> [TASK TO COMPLETE] Given the listing below, write out exactly the lines starting with the line that has "1) bowl [819,263,970,419]" and going on through the line that has "3) bowl [808,441,954,569]", both kept.
──────────
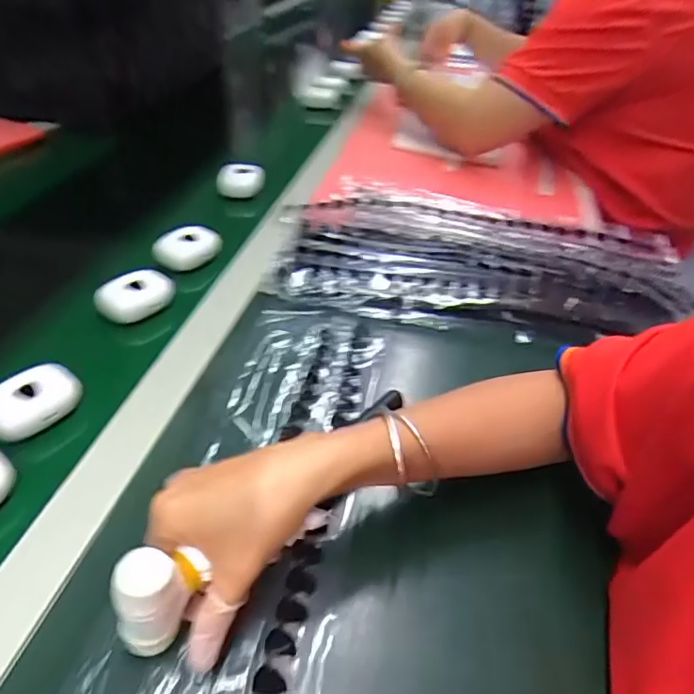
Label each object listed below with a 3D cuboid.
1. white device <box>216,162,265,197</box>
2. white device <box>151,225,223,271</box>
[{"bbox_3d":[-0.132,-0.208,0.675,0.057,0.033,0.029,1,41,-5],"label":"white device"},{"bbox_3d":[-0.164,-0.101,0.556,0.066,0.027,0.048,-9,42,-16],"label":"white device"}]

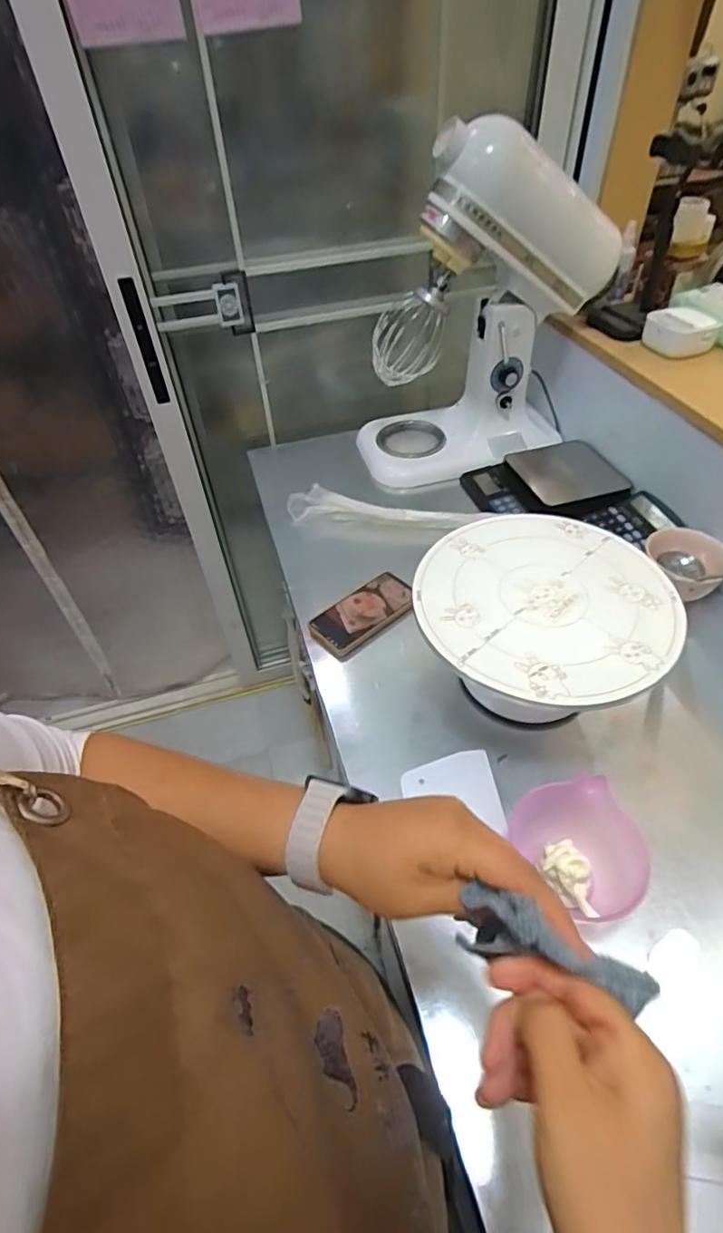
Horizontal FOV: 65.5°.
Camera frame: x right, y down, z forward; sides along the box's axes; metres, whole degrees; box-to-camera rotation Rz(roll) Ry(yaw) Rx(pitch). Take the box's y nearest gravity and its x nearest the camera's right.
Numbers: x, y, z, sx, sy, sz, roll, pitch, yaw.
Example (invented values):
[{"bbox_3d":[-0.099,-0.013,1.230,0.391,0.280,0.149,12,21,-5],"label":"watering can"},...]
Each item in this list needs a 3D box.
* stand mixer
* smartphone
[{"bbox_3d":[0.202,-0.493,0.947,0.414,0.474,0.196,-4,47,0],"label":"stand mixer"},{"bbox_3d":[0.006,-0.005,0.814,0.161,0.010,0.084,-34,54,-25],"label":"smartphone"}]

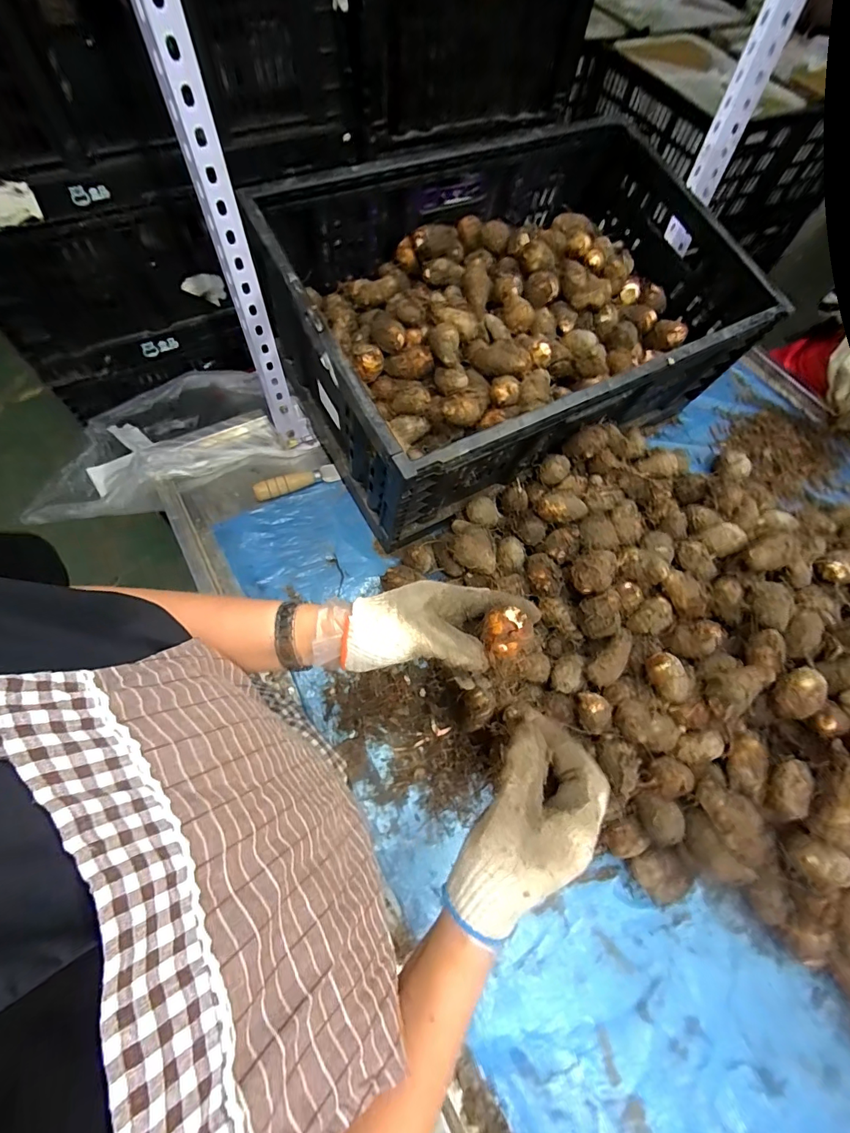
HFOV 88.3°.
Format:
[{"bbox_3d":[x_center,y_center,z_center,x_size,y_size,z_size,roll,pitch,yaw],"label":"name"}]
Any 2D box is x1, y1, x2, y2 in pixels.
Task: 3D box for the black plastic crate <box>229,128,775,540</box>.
[{"bbox_3d":[0.151,-0.355,0.629,0.648,0.236,0.411,-26,69,-14],"label":"black plastic crate"}]

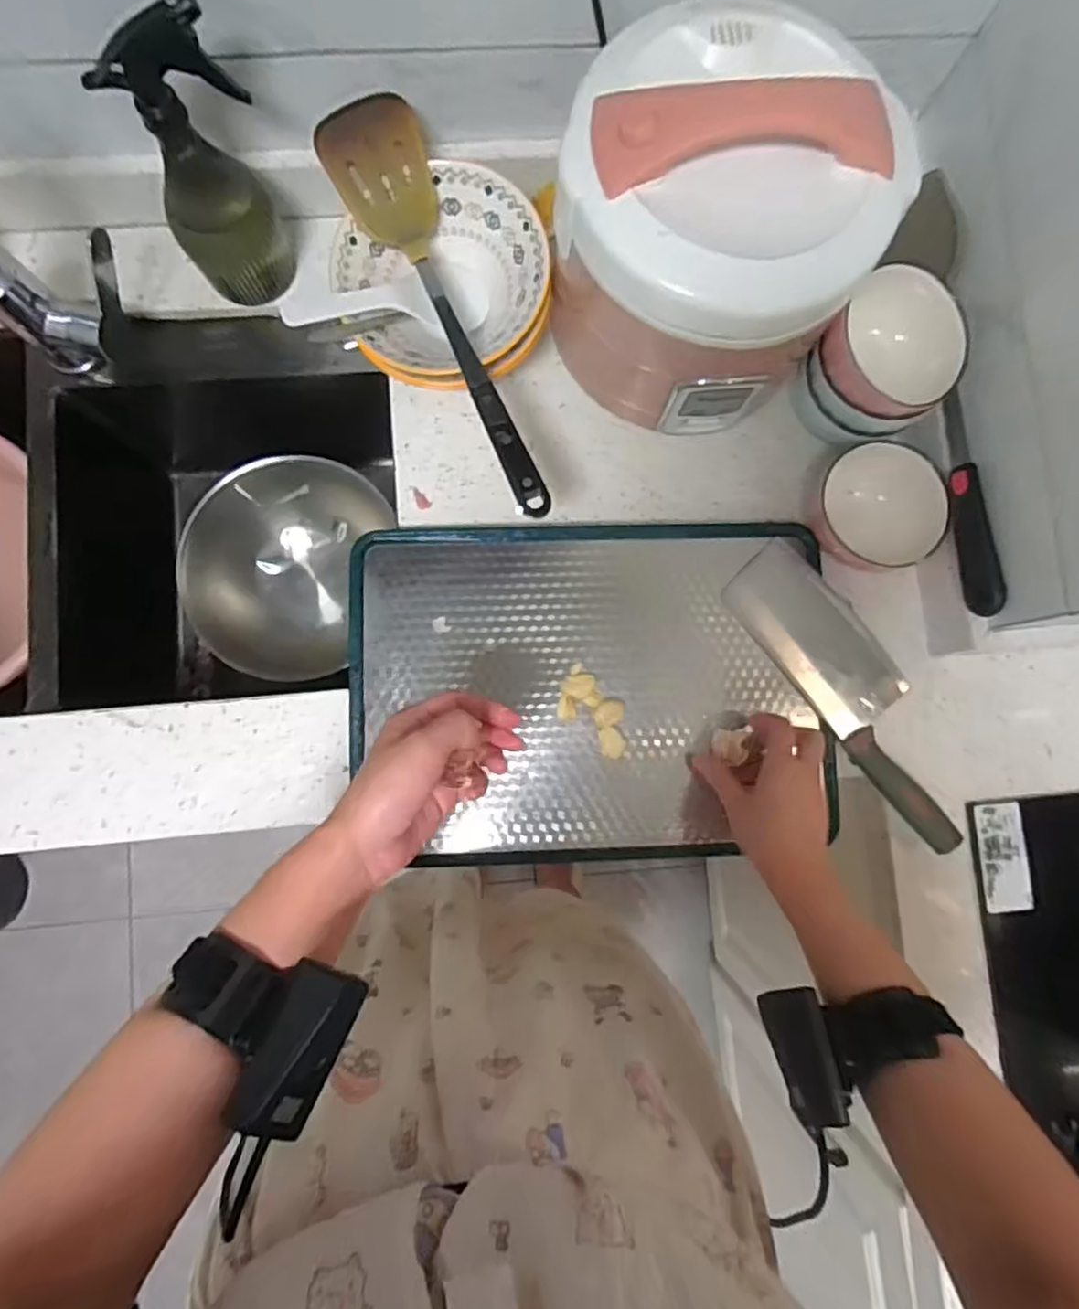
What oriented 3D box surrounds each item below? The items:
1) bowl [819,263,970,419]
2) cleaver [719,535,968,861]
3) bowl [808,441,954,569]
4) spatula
[{"bbox_3d":[0.289,-0.247,0.534,0.108,0.052,0.102,0,85,-2],"label":"bowl"},{"bbox_3d":[0.289,0.029,0.591,0.097,0.036,0.294,-37,87,-5],"label":"cleaver"},{"bbox_3d":[0.299,-0.132,0.593,0.105,0.061,0.112,0,85,-2],"label":"bowl"},{"bbox_3d":[-0.085,-0.266,0.517,0.078,0.038,0.352,-18,86,-4],"label":"spatula"}]

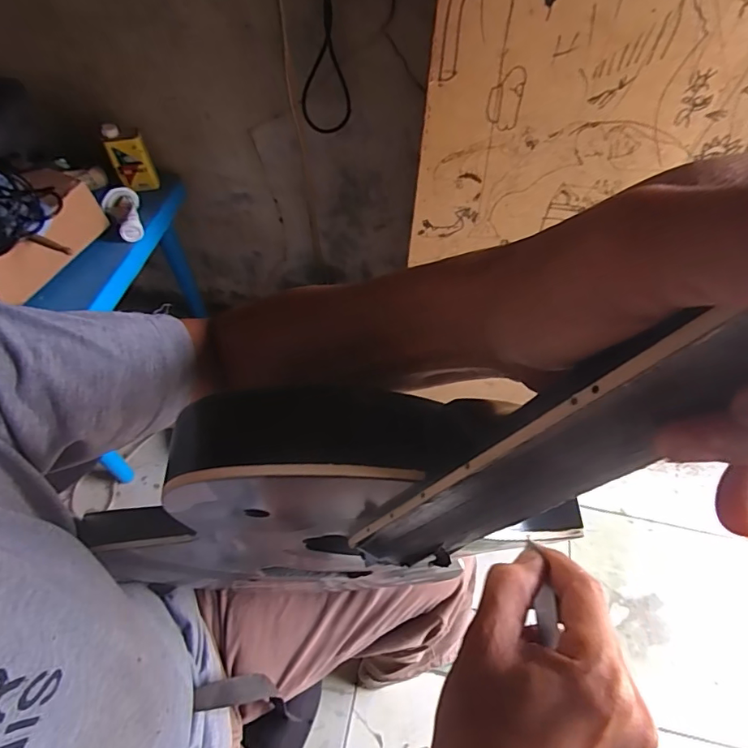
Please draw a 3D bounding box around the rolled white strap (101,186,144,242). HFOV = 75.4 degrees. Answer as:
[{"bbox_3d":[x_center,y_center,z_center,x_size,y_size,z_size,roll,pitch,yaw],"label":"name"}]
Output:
[{"bbox_3d":[-0.482,-0.308,0.935,0.064,0.042,0.104,-20,84,-16],"label":"rolled white strap"}]

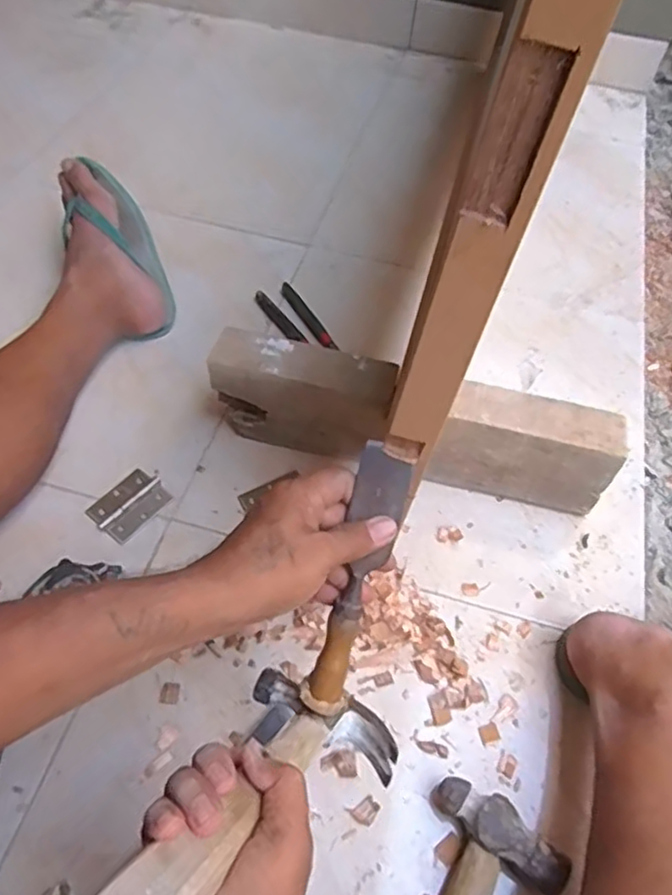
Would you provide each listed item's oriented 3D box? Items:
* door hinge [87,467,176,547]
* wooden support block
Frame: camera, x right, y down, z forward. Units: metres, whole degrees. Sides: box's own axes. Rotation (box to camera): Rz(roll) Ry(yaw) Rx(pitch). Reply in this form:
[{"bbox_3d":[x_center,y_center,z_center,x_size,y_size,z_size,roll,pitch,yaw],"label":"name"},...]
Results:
[{"bbox_3d":[-0.219,0.060,0.694,0.057,0.007,0.077,33,59,18],"label":"door hinge"},{"bbox_3d":[0.078,-0.026,0.713,0.429,0.118,0.070,13,55,6],"label":"wooden support block"}]

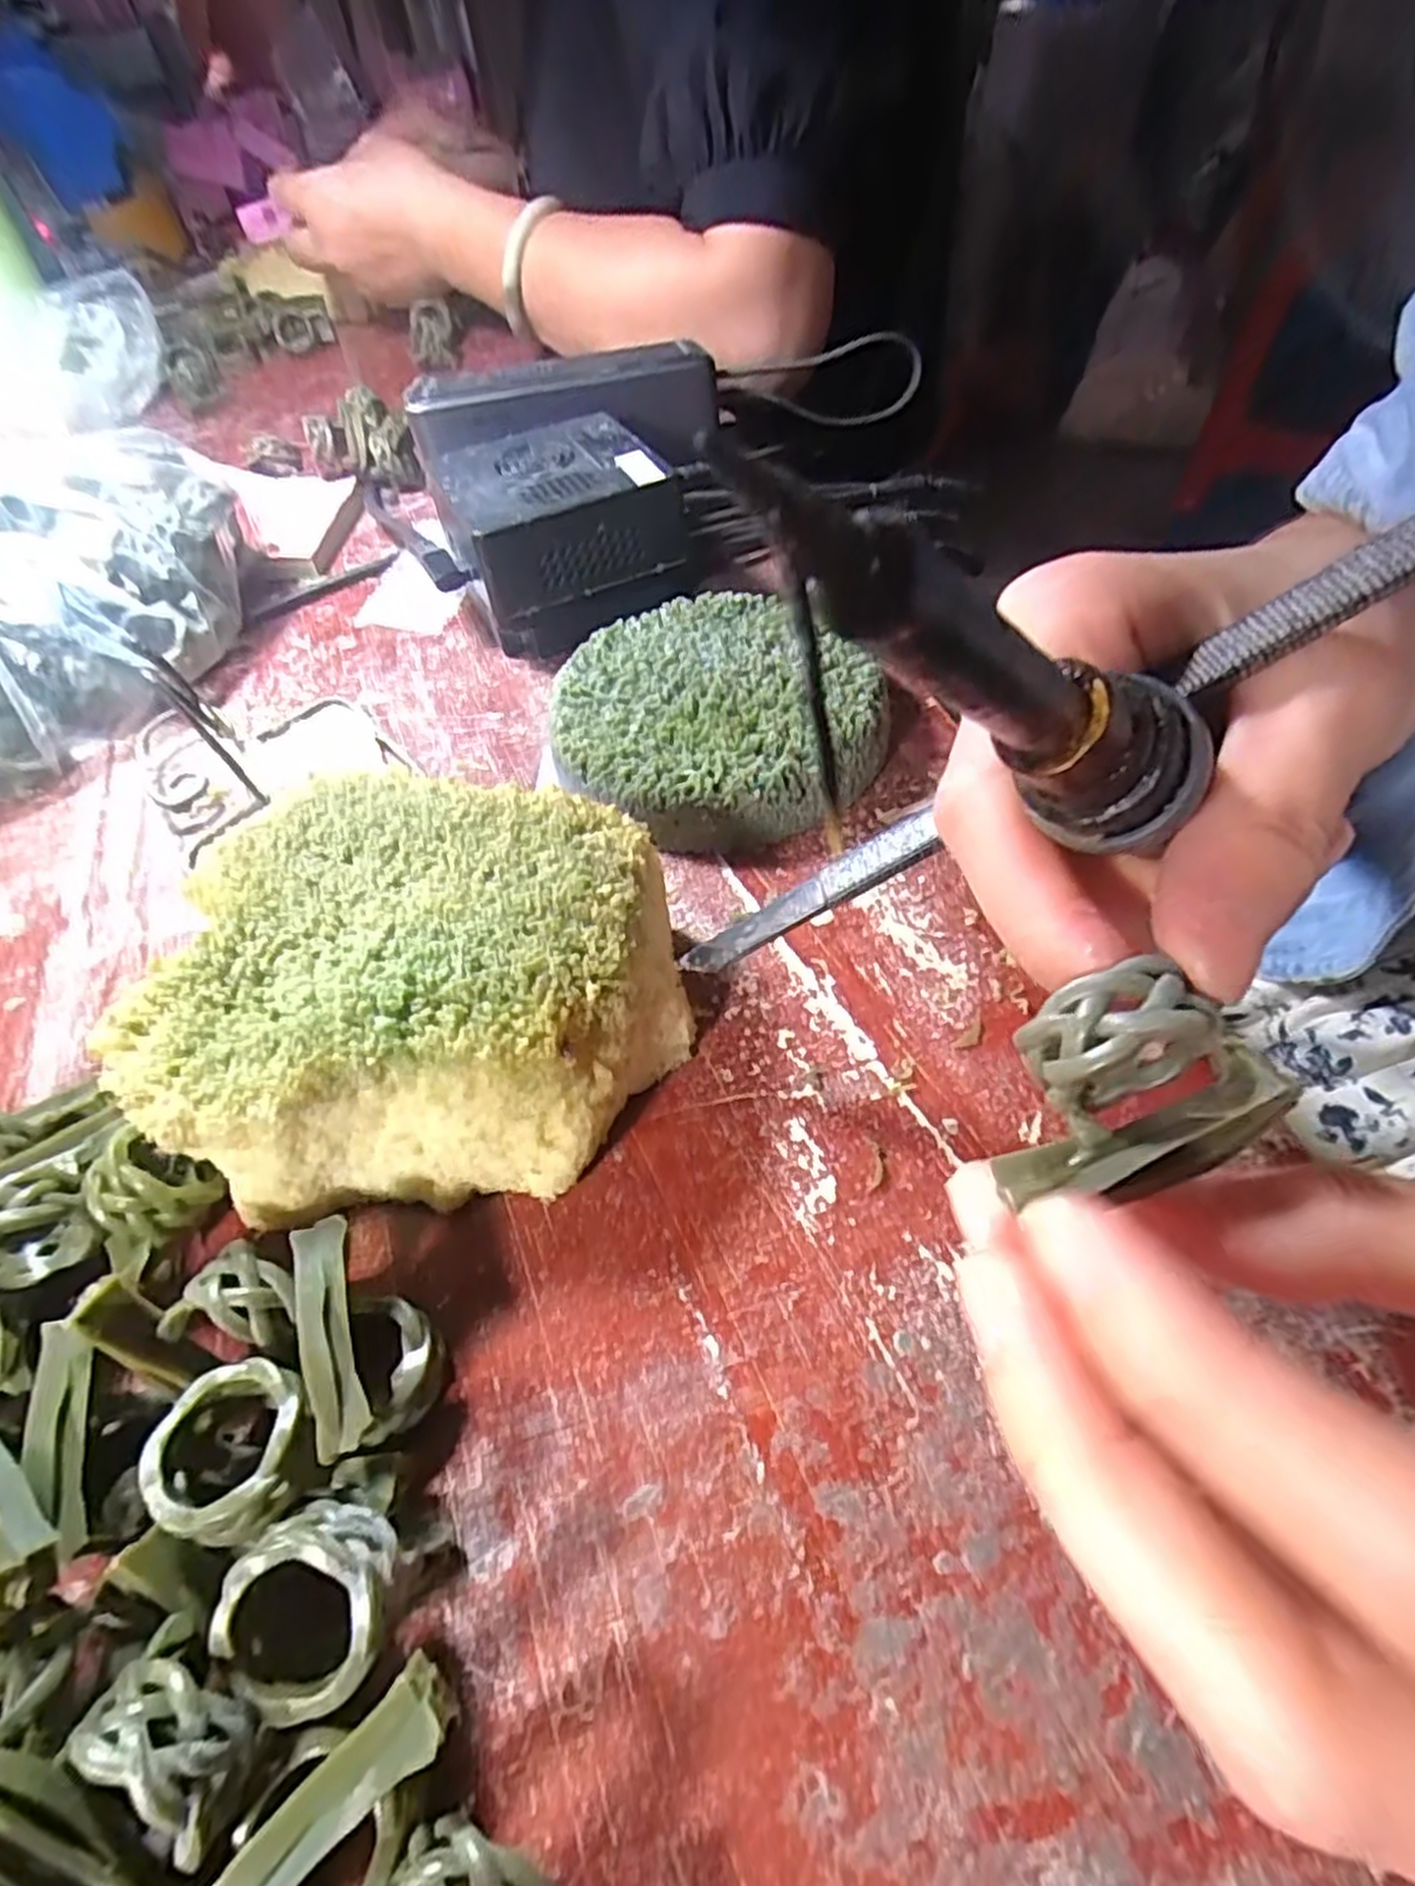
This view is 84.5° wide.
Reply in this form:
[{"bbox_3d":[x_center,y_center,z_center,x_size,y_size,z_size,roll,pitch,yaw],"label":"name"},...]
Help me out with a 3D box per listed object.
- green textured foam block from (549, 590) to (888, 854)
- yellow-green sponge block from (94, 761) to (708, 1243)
[{"bbox_3d":[0.003,-0.073,0.247,0.098,0.026,0.097,-6,53,1],"label":"green textured foam block"},{"bbox_3d":[-0.064,0.008,0.182,0.112,0.043,0.100,-11,53,-3],"label":"yellow-green sponge block"}]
──────────
> [RESPONSE AREA]
1) bowl [819,263,970,419]
2) cleaver [719,535,968,861]
3) bowl [808,441,954,569]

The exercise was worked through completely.